# Provided text:
I have not done extensive enough tests to be sure about this in general,
but most of the examples of the pin-init API that I looked at were
optimized to the same assembly as manual initialization.

The only examples were this was not the case was when I had triply nested
structs with `Box`es that all were initialized via `PinInit`. That was the
point were the initialization closure was not inlined any more.
I also verified that in this particular case the closure was again inlined
after adding `#[inline]` to it (which requires `stmt_expr_attributes`).

At some point I might do a more thorough analysis.
  
Gary Guo April 4, 2023, 1:25 p.m. UTC | #3
On Mon, 03 Apr 2023 16:05:56 +0000
Benno Lossin <y86-dev@protonmail.com> wrote:

> `UniqueArc::try_new_uninit` calls `Arc::try_new(MaybeUninit::uninit())`.

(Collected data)
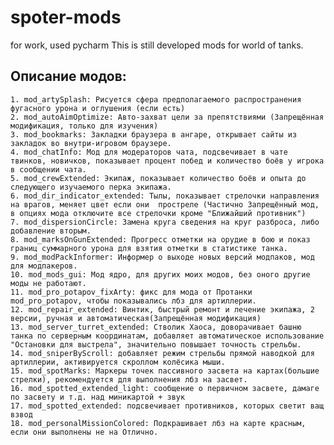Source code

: # spoter-mods
for work, used pycharm
This is still developed mods for world of tanks.

## Описание модов:
    1. mod_artySplash: Рисуется сфера предполагаемого распространения фугасного урона и оглушения (если есть)
    2. mod_autoAimOptimize: Авто-захват цели за препятствиями (Запрещённая модификация, только для изучения)
    3. mod_bookmarks: Закладки браузера в ангаре, открывает сайты из закладок во внутри-игровом браузере.
    4. mod_chatInfo: Мод для модераторов чата, подсвечивает в чате твинков, новичков, показывает процент побед и количество боёв у игрока в сообщении чата.
    5. mod_crewExtended: Экипаж, показывает количество боёв и опыта до следующего изучаемого перка экипажа.
    6. mod_dir_indicator_extended: Тылы, показывает стрелочки направления на врагов, меняет цвет если они  простреле (Частично Запрещённый мод, в опциях мода отключите все стрелочки кроме "Ближайший противник")
    7. mod_dispersionCircle: Замена круга сведения на круг разброса, либо добавление вторым.
    8. mod_marksOnGunExtended: Прогресс отметки на орудие в бою и показ границ суммарного урона для взятия отметки в статистике танка.
    9. mod_modPackInformer: Информер о выходе новых версий модпаков, мод для модпакеров.
    10. mod_mods_gui: Мод ядро, для других моих модов, без оного другие моды не работают.
    11. mod_pro_potapov_fixArty: фикс для мода от Протанки mod_pro_potapov, чтобы показывались лбз для артиллерии.
    12. mod_repair_extended: Винтик, быстрый ремонт и лечение экипажа, 2 версии, ручная и автоматическая(Запрещённая модификация)
    13. mod_server_turret_extended: Стволик Хаоса, доворачивает башню танка по серверным координатам, добавляет автоматическое использование "Остановки для выстрела", значительно повышает точность стрельбы.
    14. mod_sniperByScroll: добавляет режим стрельбы прямой наводкой для артиллерии, активируется скроллом колёсика мыши.
    15. mod_spotMarks: Маркеры точек пассивного засвета на картах(большие стрелки), рекомендуется для выполнения лбз на засвет.
    16. mod_spotted_extended_light: сообщение о первичном засвете, дамаге по засвету и т.д. над миникартой + звук
    17. mod_spotted_extended: подсвечивает противников, которых светит ващ взвод
    18. mod_personalMissionColored: Подкрашивает лбз на карте красным, если они выполнены не на Отлично.
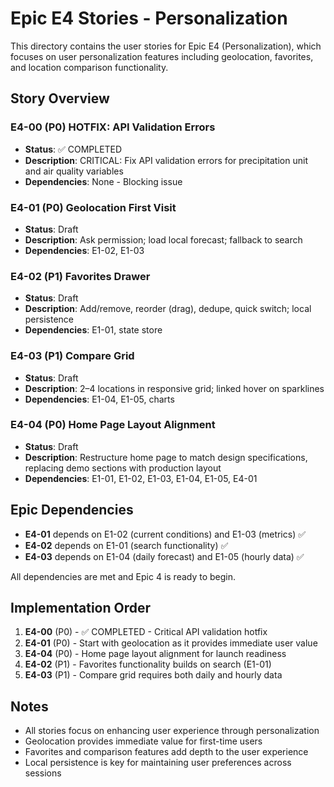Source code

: # Epic E4 Stories - Personalization

This directory contains the user stories for Epic E4 (Personalization), which focuses on user personalization features including geolocation, favorites, and location comparison functionality.

## Story Overview

### E4-00 (P0) HOTFIX: API Validation Errors
- **Status**: ✅ COMPLETED
- **Description**: CRITICAL: Fix API validation errors for precipitation unit and air quality variables
- **Dependencies**: None - Blocking issue

### E4-01 (P0) Geolocation First Visit
- **Status**: Draft
- **Description**: Ask permission; load local forecast; fallback to search
- **Dependencies**: E1-02, E1-03

### E4-02 (P1) Favorites Drawer
- **Status**: Draft
- **Description**: Add/remove, reorder (drag), dedupe, quick switch; local persistence
- **Dependencies**: E1-01, state store

### E4-03 (P1) Compare Grid
- **Status**: Draft
- **Description**: 2–4 locations in responsive grid; linked hover on sparklines
- **Dependencies**: E1-04, E1-05, charts

### E4-04 (P0) Home Page Layout Alignment
- **Status**: Draft
- **Description**: Restructure home page to match design specifications, replacing demo sections with production layout
- **Dependencies**: E1-01, E1-02, E1-03, E1-04, E1-05, E4-01

## Epic Dependencies

- **E4-01** depends on E1-02 (current conditions) and E1-03 (metrics) ✅
- **E4-02** depends on E1-01 (search functionality) ✅
- **E4-03** depends on E1-04 (daily forecast) and E1-05 (hourly data) ✅

All dependencies are met and Epic 4 is ready to begin.

## Implementation Order

1. **E4-00** (P0) - ✅ COMPLETED - Critical API validation hotfix
2. **E4-01** (P0) - Start with geolocation as it provides immediate user value
3. **E4-04** (P0) - Home page layout alignment for launch readiness
4. **E4-02** (P1) - Favorites functionality builds on search (E1-01)
5. **E4-03** (P1) - Compare grid requires both daily and hourly data

## Notes

- All stories focus on enhancing user experience through personalization
- Geolocation provides immediate value for first-time users
- Favorites and comparison features add depth to the user experience
- Local persistence is key for maintaining user preferences across sessions
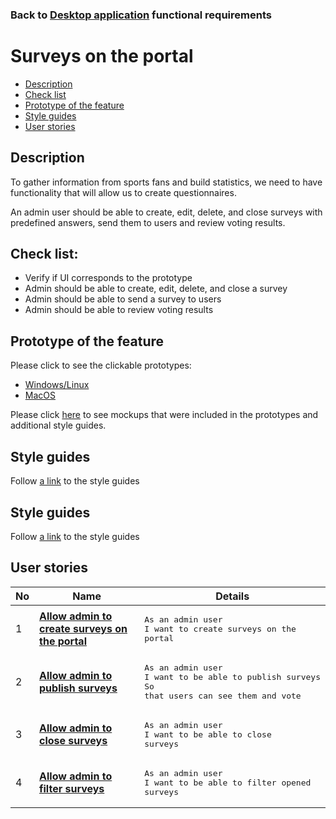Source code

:### Back to [Desktop application](../../#desktop-application) functional requirements

# Surveys on the portal

- [Description](#description)
- [Check list](#check-list)
- [Prototype of the feature](#prototype-of-the-feature)
- [Style guides](#style-guides)
- [User stories](#user-stories)

## Description

To gather information from sports fans and build statistics, we need to have functionality that will allow us to create questionnaires.

An admin user should be able to create, edit, delete, and close surveys with predefined answers, send them to users and review voting results.

## Check list:

  - Verify if UI corresponds to the prototype
  - Admin should be able to create, edit, delete, and close a survey
  - Admin should be able to send a survey to users
  - Admin should be able to review voting results

## Prototype of the feature

Please click to see the clickable prototypes:
  - [Windows/Linux](https://www.figma.com/proto/Ksj2OpoHAg5lU963RHBPcO/Surveys?page-id=0%3A1073&node-id=7822%3A3127&viewport=266%2C48%2C0.04&scaling=min-zoom&starting-point-node-id=7822%3A3127)
  - [MacOS](https://www.figma.com/proto/Ksj2OpoHAg5lU963RHBPcO/Surveys?page-id=0%3A1&node-id=8321%3A5222&viewport=266%2C48%2C0.04&scaling=min-zoom&starting-point-node-id=8321%3A5222)

Please click [here](https://www.figma.com/file/Ksj2OpoHAg5lU963RHBPcO/Surveys?node-id=0%3A1) to see mockups that were included in the prototypes and additional style guides.

## Style guides

Follow [a link](https://www.figma.com/proto/0zkkf5WC77OSpvyD6YXpFE/Style-guides?page-id=0%3A1&node-id=19%3A5368&viewport=266%2C48%2C0.54&scaling=min-zoom&starting-point-node-id=19%3A5368) to the style guides

## Style guides

Follow [a link](https://www.figma.com/proto/0zkkf5WC77OSpvyD6YXpFE/Style-guides?page-id=0%3A1&node-id=19%3A5368&viewport=266%2C48%2C0.54&scaling=min-zoom&starting-point-node-id=19%3A5368) to the style guides

## User stories

No           |      Name     |   Details
------------ | ------------- | -------------
1 |[**Allow admin to create surveys on the portal**](/sports_hub_portal/desktop_application_features/surveys/user_stories/create_surveys)|<pre>As an admin user<br>I want to create surveys on the portal</pre>
2 |[**Allow admin to publish surveys**](/sports_hub_portal/desktop_application_features/surveys/user_stories/publish_survey)|<pre>As an admin user<br>I want to be able to publish surveys<br>So that users can see them and vote</pre>
3 |[**Allow admin to close surveys**](/sports_hub_portal/desktop_application_features/surveys/user_stories/close_survey)|<pre>As an admin user<br>I want to be able to close surveys</pre>
4 |[**Allow admin to filter surveys**](/sports_hub_portal/desktop_application_features/surveys/user_stories/filter_surveys)|<pre>As an admin user<br>I want to be able to filter opened surveys</pre>
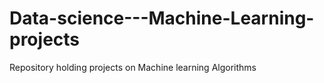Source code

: # Data-science---Machine-Learning-projects
Repository holding projects on Machine learning Algorithms
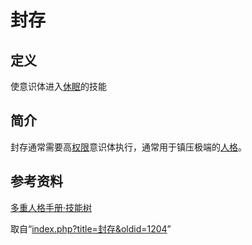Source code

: <!-- Source: 封存 -->

# 封存

## 定义

使意识体进入[休眠](%E4%BC%91%E7%9C%A0)的技能

## 简介

封存通常需要高[权限](%E6%9D%83%E9%99%90)意识体执行，通常用于镇压极端的[人格](%E6%84%8F%E8%AF%86%E4%BD%93)。

## 参考资料

[多重人格手册·技能树](%E5%A4%9A%E6%84%8F%E8%AF%86%E4%BD%93%E6%8A%80%E8%83%BD%E6%A0%91)

取自“[index.php?title=封存&oldid=1204](index.php?title=%E5%B0%81%E5%AD%98&oldid=1204)”
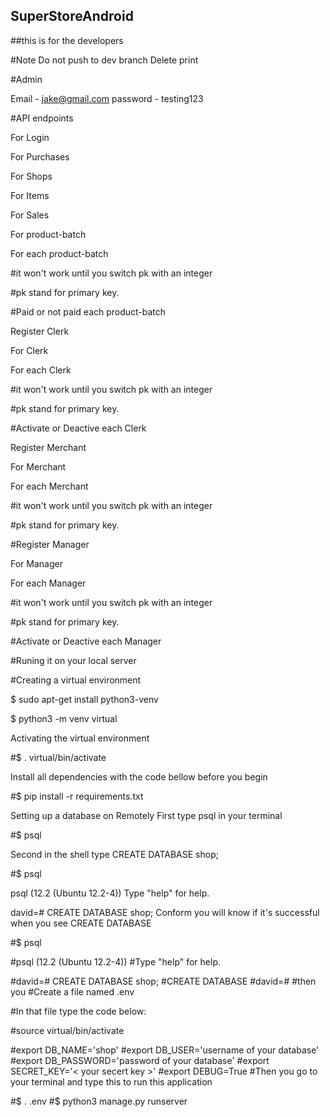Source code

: ## SuperStoreAndroid


##this is for the developers

#Note Do not push to dev branch Delete print

#Admin

Email - jake@gmail.com password - testing123

#API endpoints

For Login

For Purchases

For Shops

For Items

For Sales

For product-batch

For each product-batch

#it won't work until you switch pk with an integer

#pk stand for primary key.

#Paid or not paid each product-batch

Register Clerk

For Clerk

For each Clerk

#it won't work until you switch pk with an integer

#pk stand for primary key.

#Activate or Deactive each Clerk

Register Merchant

For Merchant

For each Merchant

#it won't work until you switch pk with an integer

#pk stand for primary key.

#Register Manager

For Manager

For each Manager

#it won't work until you switch pk with an integer

#pk stand for primary key.

#Activate or Deactive each Manager

#Runing it on your local server

#Creating a virtual environment


$ sudo apt-get install python3-venv

$ python3 -m venv virtual

Activating the virtual environment


#$ . virtual/bin/activate

Install all dependencies with the code bellow before you begin

#$ pip install -r requirements.txt

Setting up a database on Remotely
First type psql in your terminal

#$ psql

Second in the shell type CREATE DATABASE shop;

#$ psql

psql (12.2 (Ubuntu 12.2-4))
Type "help" for help.

david=# CREATE DATABASE shop;
Conform you will know if it's successful when you see CREATE DATABASE

#$ psql

#psql (12.2 (Ubuntu 12.2-4))
#Type "help" for help.

#david=# CREATE DATABASE shop;
#CREATE DATABASE
#david=#
#then you
#Create a file named .env

#In that file type the code below:

#source virtual/bin/activate

#export DB_NAME='shop'
#export DB_USER='username of your database'
#export DB_PASSWORD='password of your database'
#export SECRET_KEY='< your secert key >'
#export DEBUG=True
#Then you go to your terminal and type this to run this application

#$ . .env
#$ python3 manage.py runserver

# What you need to do:
1. In the pin-init discussion, what was added to the initialization closure so that it was inlined again in the triply nested case?
2. Write the next part of the pin-init discussion, starting right after its last line.
The entries were taken from a separate source.

# Expected results:
1. The `#[inline]` attribute, which requires `stmt_expr_attributes`.

2.
> This results in the uninitialized memory being placed on the stack,
> which may be arbitrarily large due to the generic `T` and thus could
> cause a stack overflow for large types.
> 
> Change the implementation to use the pin-init API which enables in-place
> initialization. In particular it avoids having to first construct and
> then move the uninitialized memory from the stack into the final location.
> 
> Signed-off-by: Benno Lossin <y86-dev@protonmail.com>
> Cc: Gary Guo <gary@garyguo.net>
> Cc: Alice Ryhl <aliceryhl@google.com>
> Cc: Andreas Hindborg <a.hindborg@samsung.com>

Reviewed-by: Gary Guo <gary@garyguo.net>

> ---
>  rust/kernel/lib.rs      |  1 -
>  rust/kernel/sync/arc.rs | 16 +++++++++++++---
>  2 files changed, 13 insertions(+), 4 deletions(-)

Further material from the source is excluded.